The alliance or proposal of marriage that is honoured under this particular Act of any associate of a family that is undivided and professes the Hindu, Buddhist, Sikh, or Jain religions shall be deemed to affect his severance from such family. And severance here means ending a connection or relationship with someone or something, which in this case is the HUF. So technically, we can say that when Mr. Sanjeev married Aleena himself, he was separated from the HUF by law. And by this, he has acquired the right to share the properties of HUF as per the law. But the law also specifies those circumstances in which the person shall not have the right to acquire any ancestral property, some of which include:

– Murder,
– Lunacy,
– Unchastity, etc.

So, after marriage, we can conclude that Mr Sanjeev was not a member of any HUF and was only an individual, and he can form a HUF with his son Adinew if the son is brought up as a Hindu. As stipulated before, his son was not baptized as a Christian. But for being a Hindu, it is vital that the requirements as per various laws like the Hindu Succession Act Hindu Marriage Act, Hindu Adoption and Maintenance Act, or other acts may be applicable. The apt definition for a Hindu shall be as follows:

Any child, who isgenuine or illegitimate, one of whose family are belonging to the Hindu, Jain, Buddhist, or Sikh, by discipline or religion and who is brought up as a member of the community, tribe, or group to which such family or parents especially are belonging or belonged to.

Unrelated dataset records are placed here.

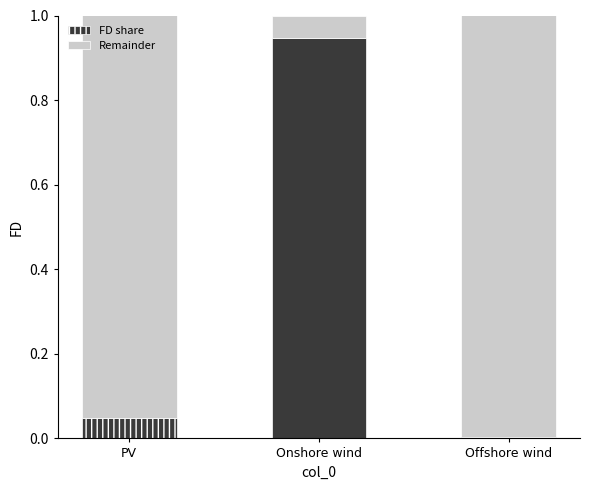

Which category has the highest value in the FD share series?

Onshore wind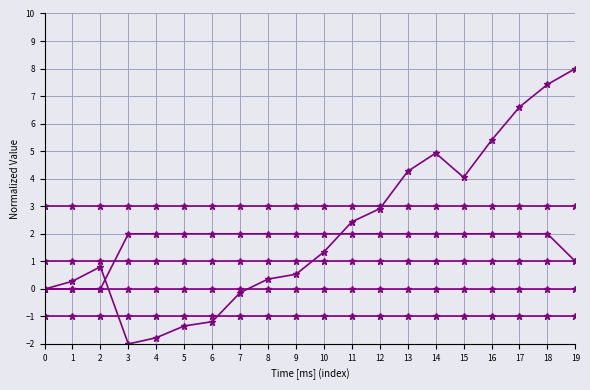

Count the number of categories in the chart.

20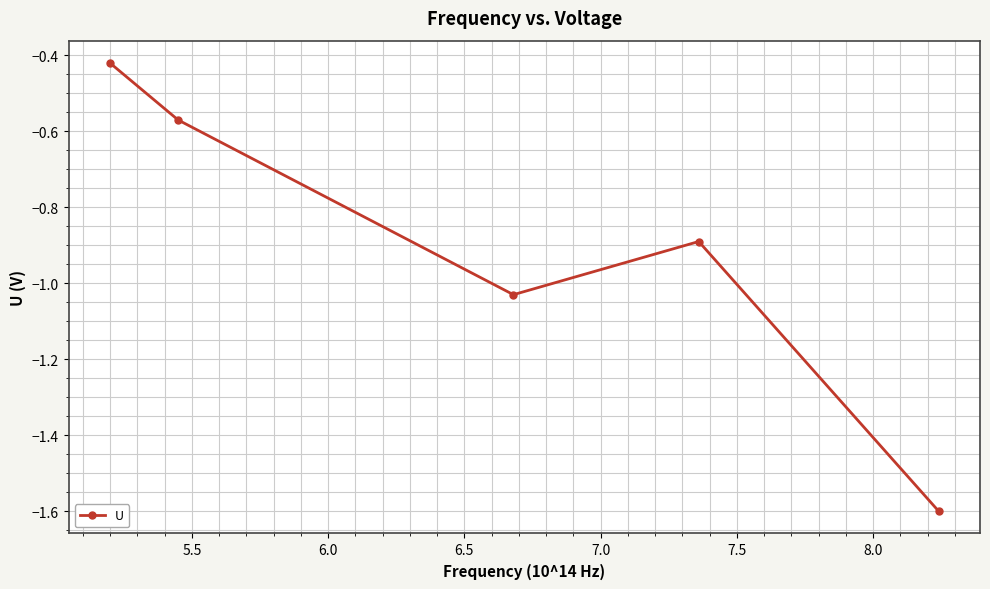

How many interior local valleys (lower than both neighbors) does the data have?

1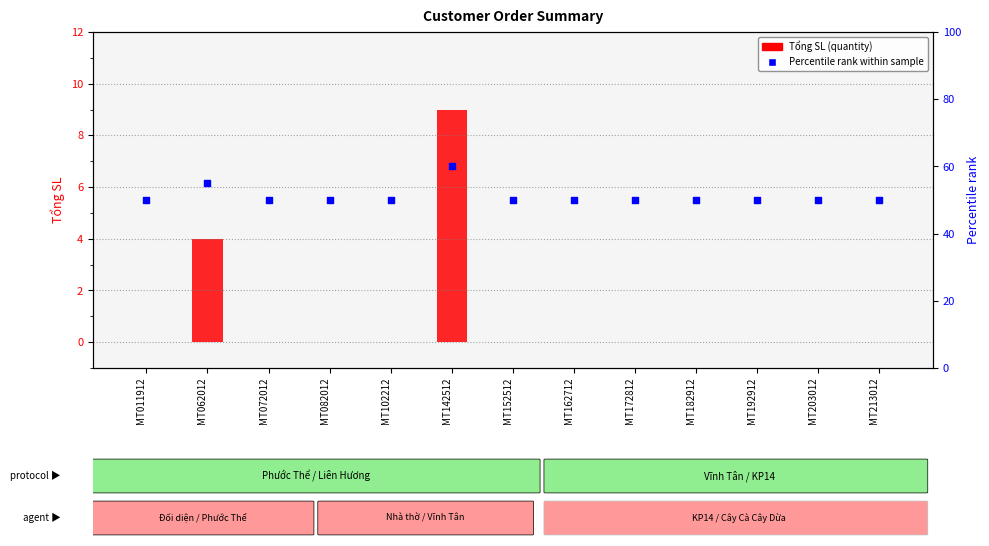

Which series has the widest spread of Y values?

Percentile rank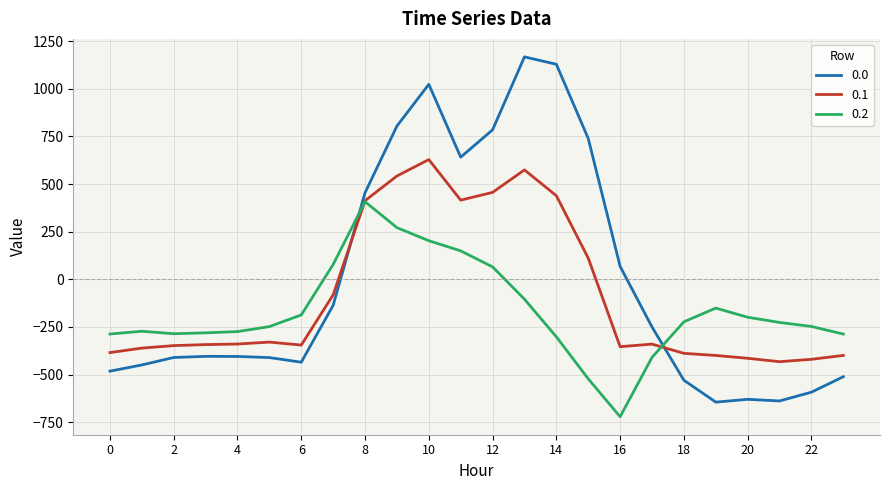

How many lines are shown in the chart?

3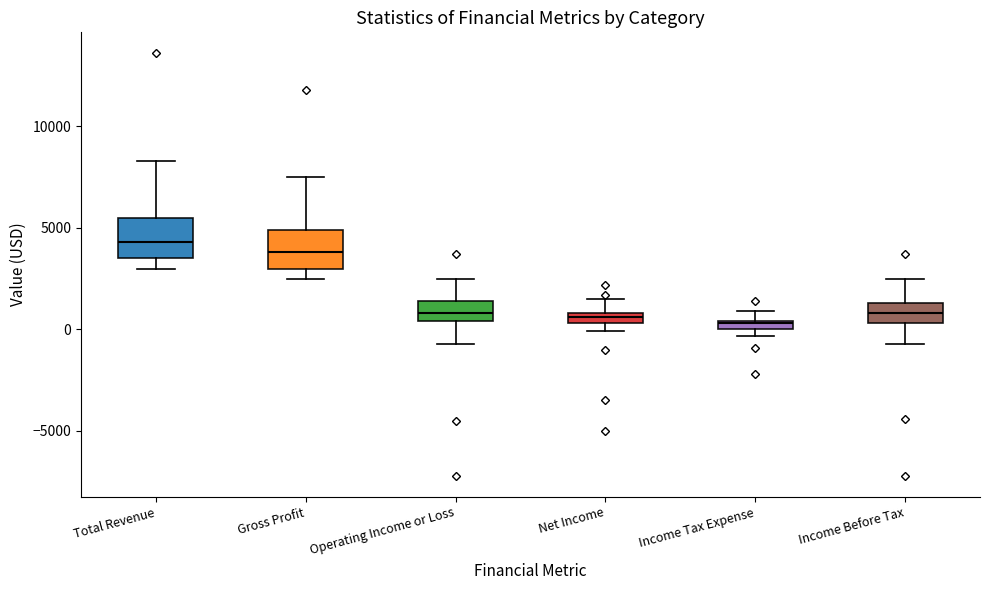

Where does the upper whisker of the box for Net Income end on the y-axis? The values are not printed on the chart, so give them approximately, as read against the axis.

1500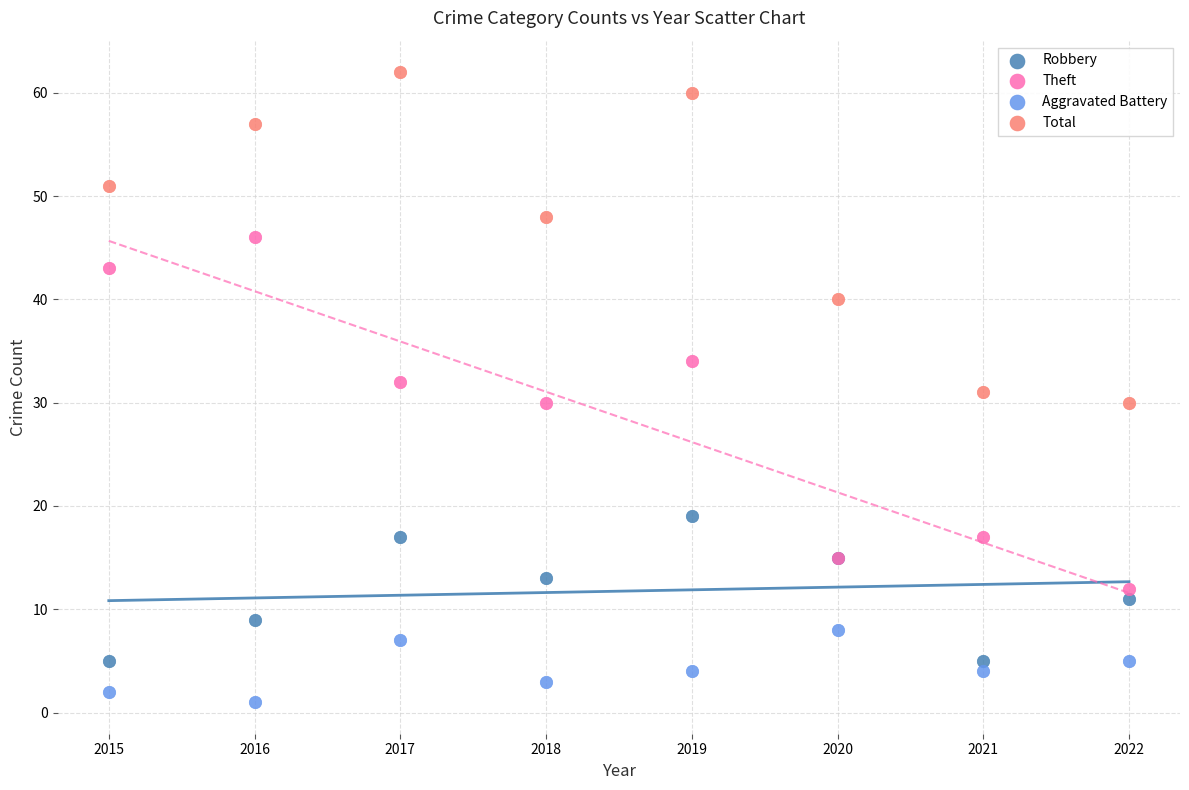

Which series contains the highest Y value?

Total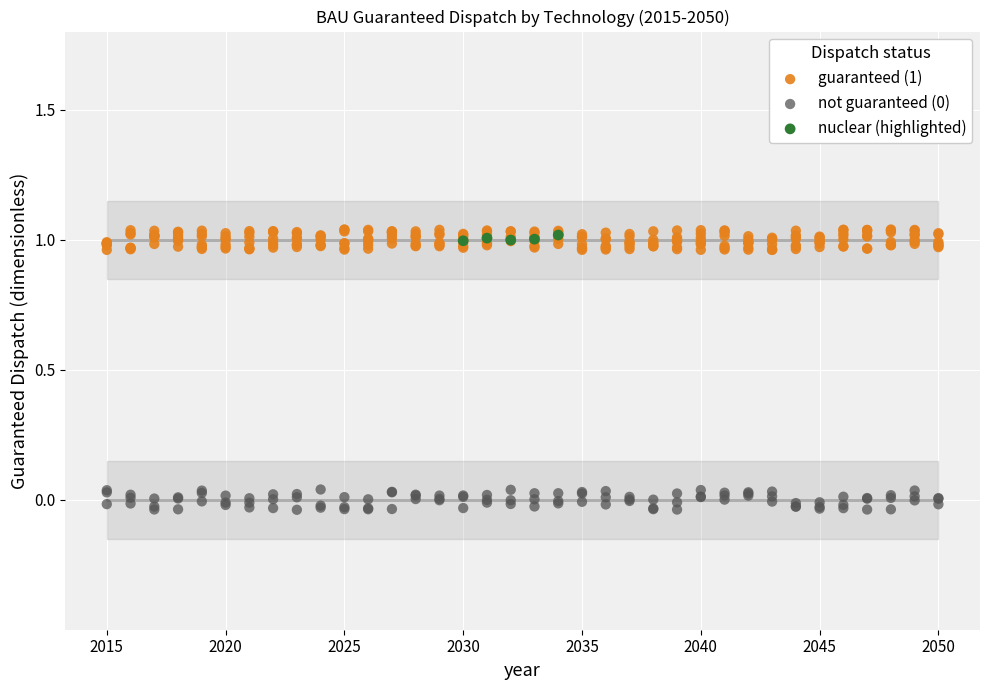

Which series has the widest spread of Y values?

guaranteed (1)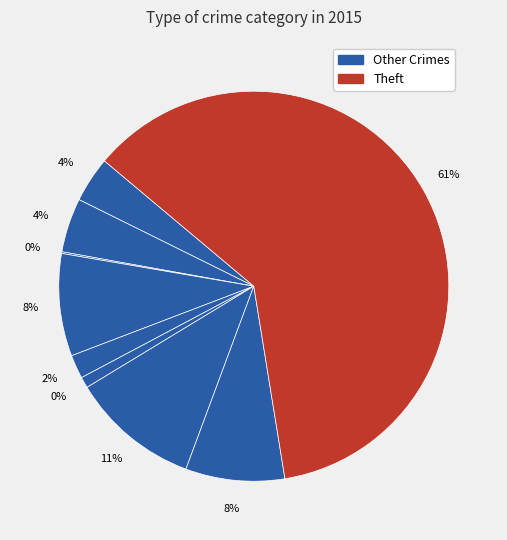

To the nearest percent, what is the average slice percentage?

11%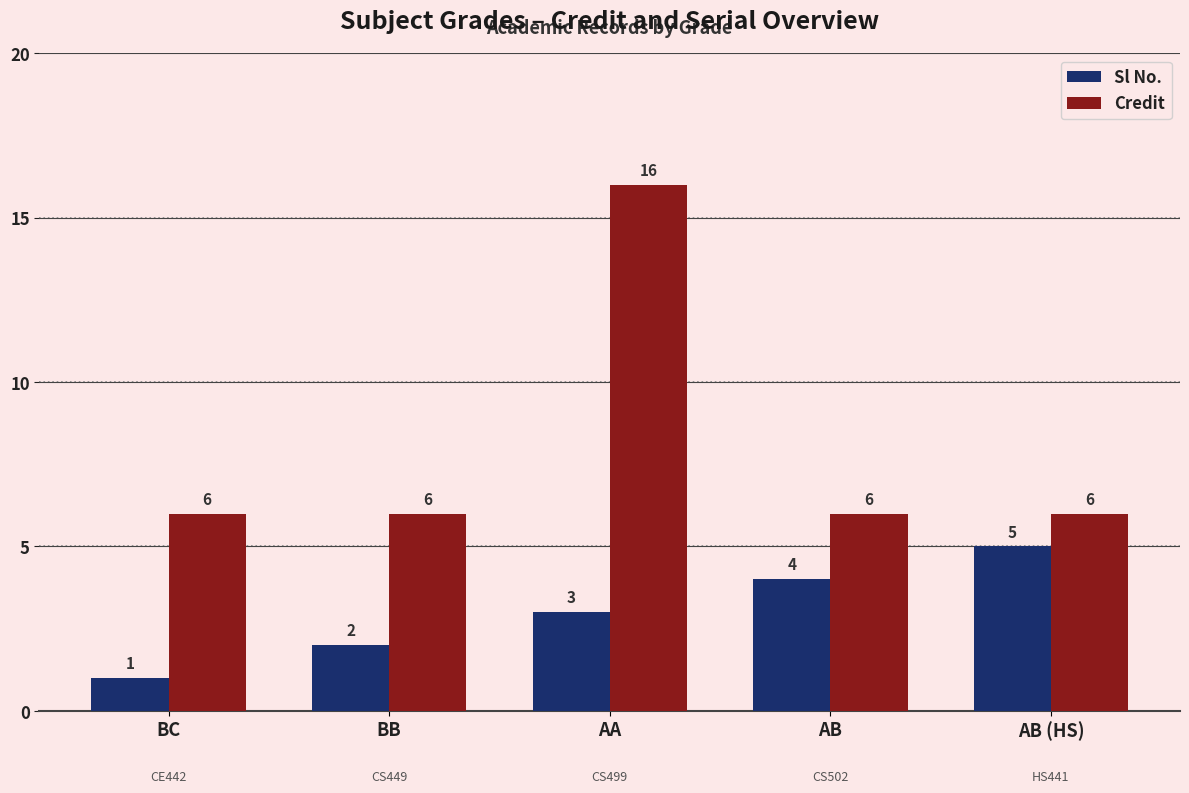

What is the difference between the maximum and minimum values in the Sl No. series?

4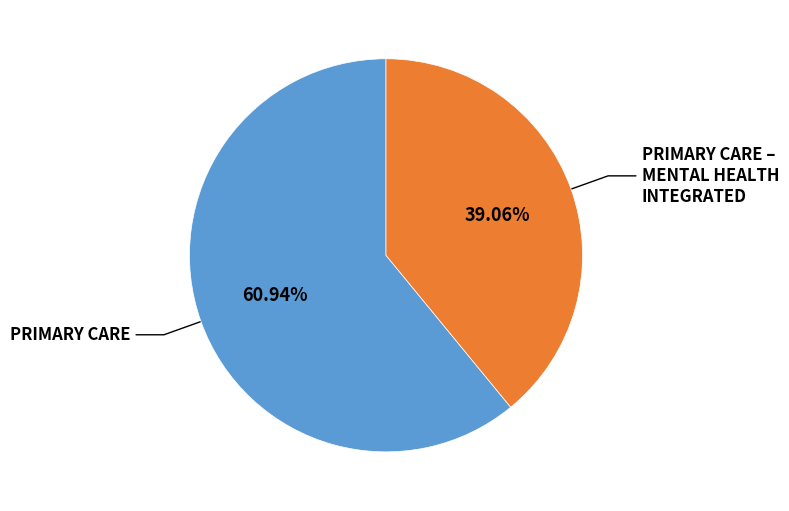

Is there any slice that represents more than half of the pie?

Yes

Now, on analysing the present case of Mr Sanjeev in the light of all the above-stipulated points, we can say that as Adinew was taken away during his infancy by his mother Aleena to Australia, he was not brought up as a Hindu, possibly as he did not grow as a part of the tribe or community to which his Hindu parent Mr Sanjeev belonged to. If he had stayed back in India and been brought up by Mr Sanjeev instead of Aleena, then Adinew would have been counted as Hindu as per the law and would have been eligible to form a HUF along with his father. But as Adinew was not brought by Mr Sanjeev in India and his HUF, we cannot say that Adinew is a Hindu as per the law and cannot, therefore, form a HUF along with his father. But in the future, if Adinew was brought up as Hindu either in India or abroad due to a change in circumstance, then he can form HUF with his father, Mr Sanjeev.

Hence, it is now clear that Mr. Sanjeev should be taxed as an Individual from the date of his marriage and does not count for dual capacity. We can also say that the analysis of the same shall be done on the basis of the circumstance and the assessee’s scenario.